Healing Reflections: "The Bravery Bell" by Hayley Zimmerman
"The Bravery Bell"
Story & Art by: Hayley Zimmerman | Chippewa Falls
It was a couple of days after Christmas my 7th-grade year when my parents suggested we move to Wisconsin. We had just gotten home from celebrating the holidays with my grandparents in Chippewa Falls, and my twin sister Sydney and I were definitely not expecting to hear that news. Of course, we were devastated by the thought of leaving our friends, but the opportunity to explore excited us even more than the fear.
Flash forward to 2020, sitting with Grandpa and Grandma Z eating Casa Mexicana in the dining room. My Grandpa is telling stories about his cowboy childhood of riding horses while watching old westerns and saying how he loves those big beautiful hats. My Grandpa had developed Alzheimer’s over the years, and could clearly remember past memories, but maybe not my name. He knew who I was, that I was someone he loved, but not the title.
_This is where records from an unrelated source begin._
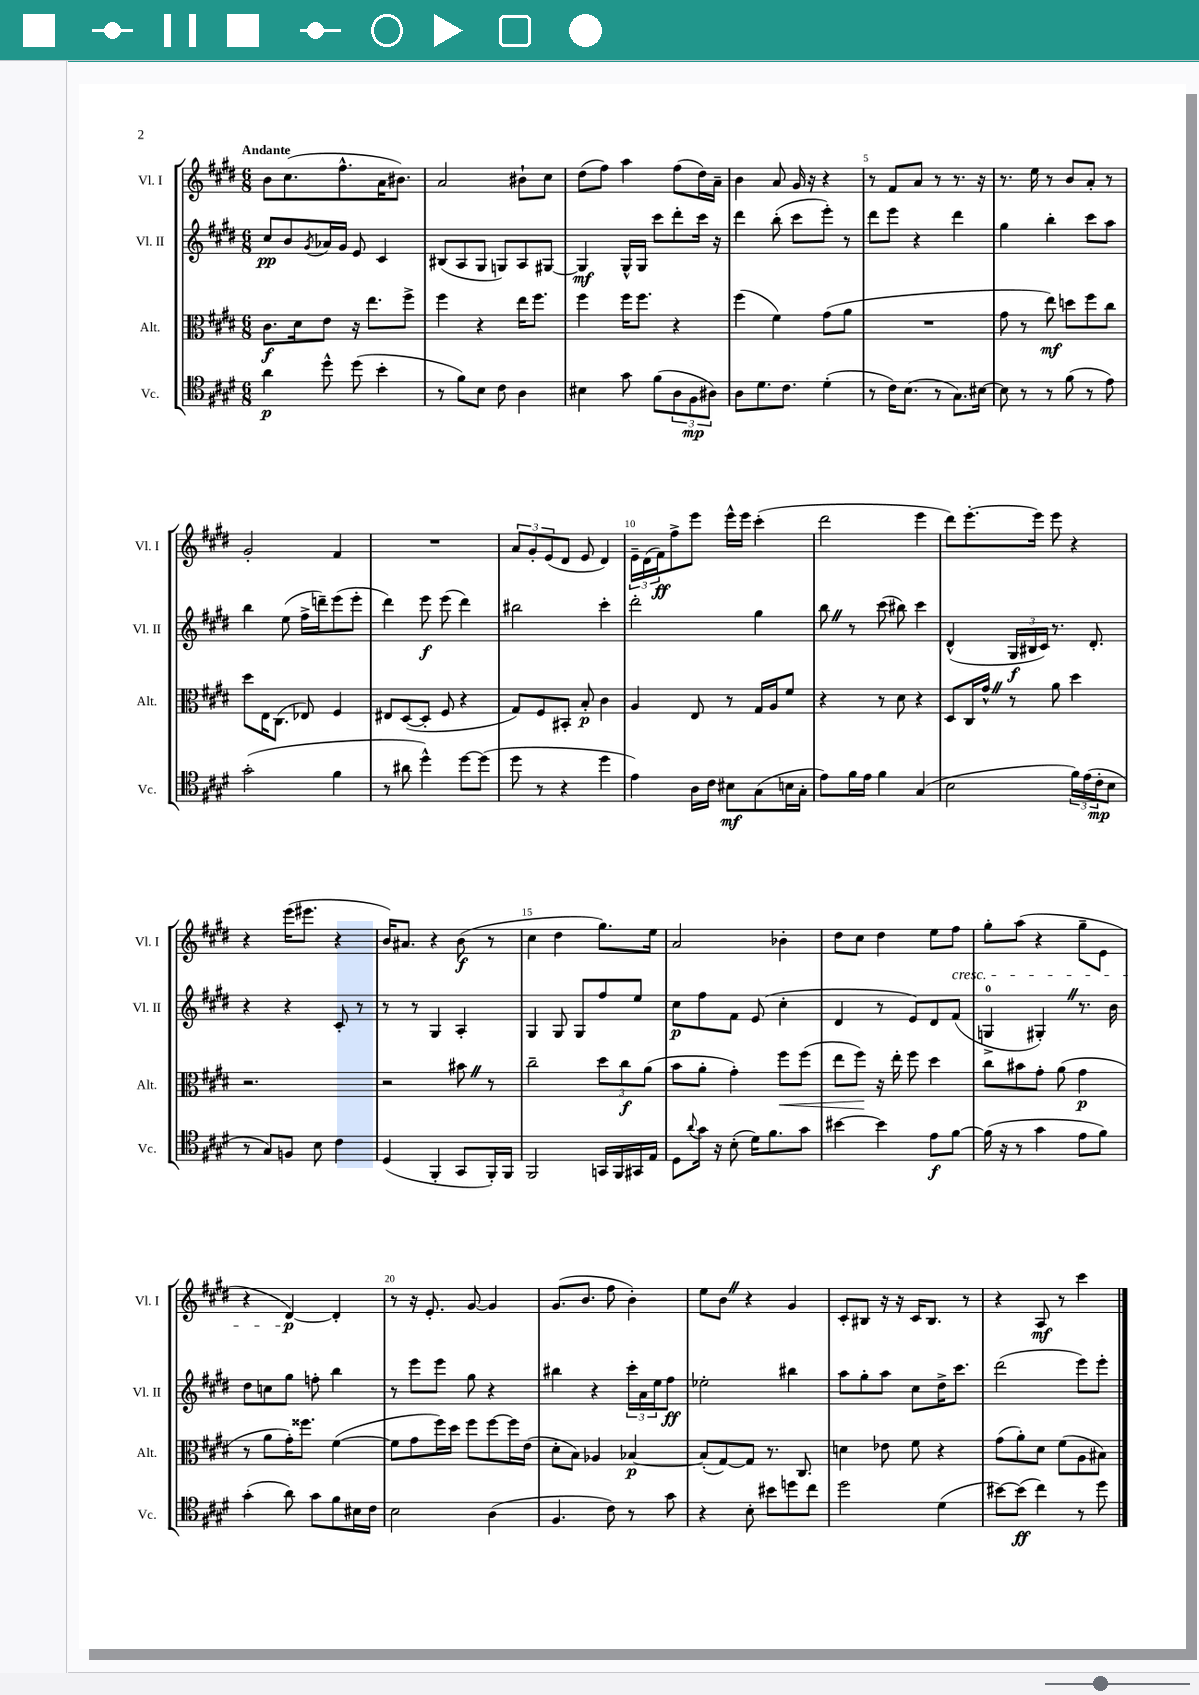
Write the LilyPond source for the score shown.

<<
\new StaffGroup <<
\new Staff = "s0" \with { instrumentName = "Vl. I" shortInstrumentName = "Vl. I" } {
    \clef treble \key e \major \numericTimeSignature \time 6/8 \tempo "Andante"
    b'8 cis''8.( fis''8.-^ a'16 bis'8.) |
    a'2 bis'8-! cis''8 |
    dis''8( fis''8) a''4 fis''8( dis''16) a'16-- |
    b'4 a'8 gis'16 r16 r4 |
    r8 fis'8 a'8 r8 r8. r16 |
    r8. e''16 r8 b'8 a'8-. r8 |
    gis'2-. fis'4 |
    R2. |
    \tuplet 3/2 { a'8 gis'8-. e'8( } dis'8 e'8 dis'4) |
    \tuplet 3/2 { e'16-- dis'16( fis'16\ff) } fis''8-> e'''8 e'''16-^ e'''16 cis'''4-.( |
    dis'''2 e'''4 |
    dis'''8) e'''8.~-. e'''16 e'''8 r4 |
    r4 e'''16( eis'''8. r4 |
    b'16) ais'8. r4 b'8\f( r8 |
    cis''4 dis''4 gis''8.) e''16 |
    a'2 bes'4-. |
    dis''8 cis''8 dis''4 e''8 fis''8\cresc |
    gis''8-. a''8( r4 gis''8-- e'8 |
    r4 dis'4~\p\!) dis'4-. |
    r8 r16 e'8.-. gis'8~ gis'4 |
    gis'8.( b'8. fis''8 b'4-.) |
    e''8 b'8 \once \override BreathingSign.text = \markup { \musicglyph "scripts.caesura.straight" } \breathe r4 gis'4 |
    cis'8-. bis8 r16 r16 cis'16 bis8. r8 |
    r4 a8\mf r8 cis'''4 \bar "|." |
}
\new Staff = "s1" \with { instrumentName = "Vl. II" shortInstrumentName = "Vl. II" } {
    \clef treble \key e \major \numericTimeSignature \time 6/8
    cis''8\pp b'8 \acciaccatura { gis'8 } aes'16 gis'16 e'8 cis'4 |
    bis8( a8 gis8 g8) a8 gis8~ |
    gis4\mf gis16-^ gis16 cis'''8 dis'''8-. cis'''16 r16 |
    dis'''4 b''8-.( cis'''8 e'''8-.) r8 |
    dis'''8 e'''8 r4 dis'''4 |
    gis''4 b''4-. cis'''8 a''8 |
    b''4 e''8( fis''16-> d'''16--) e'''8( e'''8-. |
    dis'''4) e'''8\f e'''8( dis'''4) |
    bis''2 cis'''4-. |
    dis'''2-. gis''4 |
    b''8 \once \override BreathingSign.text = \markup { \musicglyph "scripts.caesura.straight" } \breathe r8 cis'''8( bis''8) cis'''4 |
    dis'4-^( \tuplet 3/2 { gis16\f bis16 cis'16) } r8. dis'8.-. |
    r4 r4 cis'8-. r8 |
    r8 r8 gis4 a4-. |
    gis4 gis8 gis8 fis''8 e''8 |
    cis''8\p fis''8 fis'8 e'8( cis''4-. |
    dis'4 r8 e'8) dis'8 fis'8( |
    g4-0-> gis4-.) \once \override BreathingSign.text = \markup { \musicglyph "scripts.caesura.straight" } \breathe r8. b'16 |
    dis''8 c''8 gis''8 f''8-. b''4 |
    r8 e'''8 e'''8 gis''8 r4 |
    bis''4 r4 \tuplet 3/2 { cis'''16-. a'16 e''16 } fis''8\ff |
    ees''2-. bis''4 |
    a''8 gis''8-. a''8 cis''8 dis''16-> cis'''8. |
    dis'''2( e'''8) e'''8-. \bar "|." |
}
\new Staff = "s2" \with { instrumentName = "Alt." shortInstrumentName = "Alt." } {
    \clef alto \key e \major \numericTimeSignature \time 6/8
    cis'8.\f dis'16 e'8 r16 e''8. fis''8-> |
    fis''4 r4 e''16 fis''8. |
    fis''4 fis''16 fis''8. r4 |
    fis''4( fis'4) gis'8( a'8 |
    R2. |
    gis'8 r8 e''8\mf) d''8 fis''8 cis''8 |
    dis''8 e16 cis8.( ees8) fis4 |
    eis8 dis8~( dis8-. fis8 r4 |
    gis8) fis8 bis,8-. b8-.\p cis'4 |
    a4 e8 r8 gis16 a16 fis'8 |
    r4 r8 dis'8 r4 |
    dis8 cis16 gis'16-^ \once \override BreathingSign.text = \markup { \musicglyph "scripts.caesura.straight" } \breathe r8 a'8 dis''4 |
    r2. |
    r2 bis'8 \once \override BreathingSign.text = \markup { \musicglyph "scripts.caesura.straight" } \breathe r8 |
    cis''2-- \tuplet 3/2 { dis''8 cis''8\f a'8( } |
    b'8 a'8-. gis'4-.) fis''8\< fis''8( |
    e''8 fis''8\!) r16 e''16-. fis''8 dis''4 |
    cis''8 bis'8 gis'8-. a'8( gis'4\p |
    r8 a'8 gis'16-.) fisis''8. fis'4~( |
    fis'8 gis'8 fis''16) dis''16 fis''8 fis''8~ fis''16 e'16( |
    dis'8-. b8) aes4 bes4~\p |
    bes8-.( gis8~) gis8 r8. cis8. |
    d'4 ees'8 fis'8 r4 |
    gis'8( a'8-.) dis'8 fis'8( a8 bis8) \bar "|." |
}
\new Staff = "s3" \with { instrumentName = "Vc." shortInstrumentName = "Vc." } {
    \clef tenor \key e \major \numericTimeSignature \time 6/8
    a'4\p dis''8-^ dis''8( b'4-. |
    r8 fis'8) b8 cis'8 a4 |
    bis4 gis'8 fis'8( \tuplet 3/2 { a8 fis8\mp ais8) } |
    a8 dis'8. cis'8. dis'4-.( |
    r8 cis'16) b8.( r8 gis8.) bis16~ |
    bis8 r8 r8 fis'8( r8 e'8) |
    gis'2-.( fis'4 |
    r8 ais'8 dis''4-^) dis''8~ dis''8( |
    dis''8 r8 r4 dis''4 |
    e'4) a16 cis'16 bis8\mf gis8( b16 gis16-. |
    e'8) fis'16 e'16 fis'4 gis4( |
    b2 \tuplet 3/2 { fis'16) e'16( cis'16-.\mp } b8 |
    r8 gis8) f8 b8 cis'4 |
    dis4( fis,4-. gis,8 fis,16-.) fis,16 |
    fis,2 g,16 fis,16 gis,16 e16 |
    dis8 \appoggiatura { a'8 } gis'16 r16 b8-.( dis'16) fis'8. gis'8 |
    bis'4~ bis'4 e'8\f fis'8~ |
    fis'16( r16 r8 gis'4 e'8 fis'8) |
    gis'4-.( a'8) gis'8 fis'8 bis16 cis'16 |
    b2 a4( |
    fis4. cis'8) r8 gis'8 |
    r4 b8-. bis'8 d''8 cis''8 |
    dis''2 dis'4( |
    bis'8~) bis'8\ff( cis''4) r8 dis''8 \bar "|." |
}
>>
>>
\layout { \context { \Score \override BarNumber.break-visibility = ##(#f #t #t) barNumberVisibility = #(every-nth-bar-number-visible 5) } }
February 26, 2020, was Sydney and I’s 16th birthday, being celebrated at Olive Garden. This was the last time I have been out to eat in a restaurant. News started coming out of COVID 19, and as our spring break extended by the weeks, my hope of finishing my sophomore year depleted. Of course, no one knew how to handle our virtual lives. So, my sister and I were consumed by online classes, with no free time until summer. In the middle of this silent madness, my Grandpa’s health was decreasing. He sadly passed away on April 14th, 2020. He was the first person, who I dearly loved, who passed away. Even though it was heartbreaking, I am extremely lucky that we lived so close to him. I am thankful for my Grandma Z who took care of him every day as a retired nurse, determined to keep him out of a Retirement Home. For me to listen to his stories and just sit with him is a happy and blessed memory to look back on.
The start of my Junior year was very exciting for me because I started to explore everything I love. I was becoming braver and ready for the challenges ahead of me. The year 2020 was honestly awful for everyone, but the summer had given me a refreshing break to reflect on life and spend time in nature with my family. That said, we were all ready for the New Year, 2021. The holidays were unexpectedly hard on my family. My Grandma S found out she had developed Cholangiocarcinoma (Gallbladder Cancer). My mom and her sister were my Grandma’s Caretakers. They worked effortlessly daily, as their full-time job, then came home to care for us kids. Even as my Grandma lost her physical strength, she still had her beautiful personality.
When my Grandma S was first diagnosed and very sick in the hospital, I decided to paint a portrait of her wedding day. My grandparents' love for each other was truly made in the stars. I feel I captured this in the painting, and their reaction was worth the 16 hours I spent working on it. My Grandma was touching her painted dimples and in awe of her blue eyes. While my Grandpa was joking about the handsome man in the painting.
I love reflecting on this special moment with my Grandma. Sadly, she passed away too soon April 1, 2021. This was heartbreaking to all of us, but we had been grieving for so long after the diagnosis, we were partially thankful that she was no longer in pain. My Grandma had gone through all of her cancer treatment, but she never got to ring the bell. The bell is meant to be rung after treatment is completed.
My mom and her sister went in one afternoon and bravely gathered my Grandma’s nurses, then they stood and rang the bell for her. The moment was emotionally charged, but necessary for healing. Even though the bell is literally meant to be for completion of treatment, I believe its symbolic meaning is bravery. Everyone these past years has had to be brave. Those who have cared for the sick, been the sick, protected others, those who have taken a stand, spoken up, or tried something new. The whole world has experienced the pandemic and together we are getting through it. Isn’t it so brave for us to trust and love each other in times of despair?
I am forever grateful and proud of my family and friends for their daily bravery. In The Bravery Bell, I represented my Grandpa Z with the purple ribbon, a symbol of Alzheimer’s, and my Grandma S with the green ribbon, a symbol of Cholangiocarcinoma.
Hello, my name is Hayley Zimmerman, I am 17 years old, and almost a senior at Chippewa Falls High School. I am obsessed with art, the environment, and exploring. I love spending time with my twin sister Sydney, and she inspires me to go for all of my goals in life. I participate in track and field, and this season I made my PR of 7ft in Pole Vault. I am elated to be joining Chi-Hi’s Equity Committee this year, to help create a more positive school environment with equal opportunities for all. Lastly, I am starting an environmentalist club to help raise awareness to students and staff about the environmental impact we all have. Hopefully, my goal of switching from styrofoam school lunch trays to reusable is carried out next year.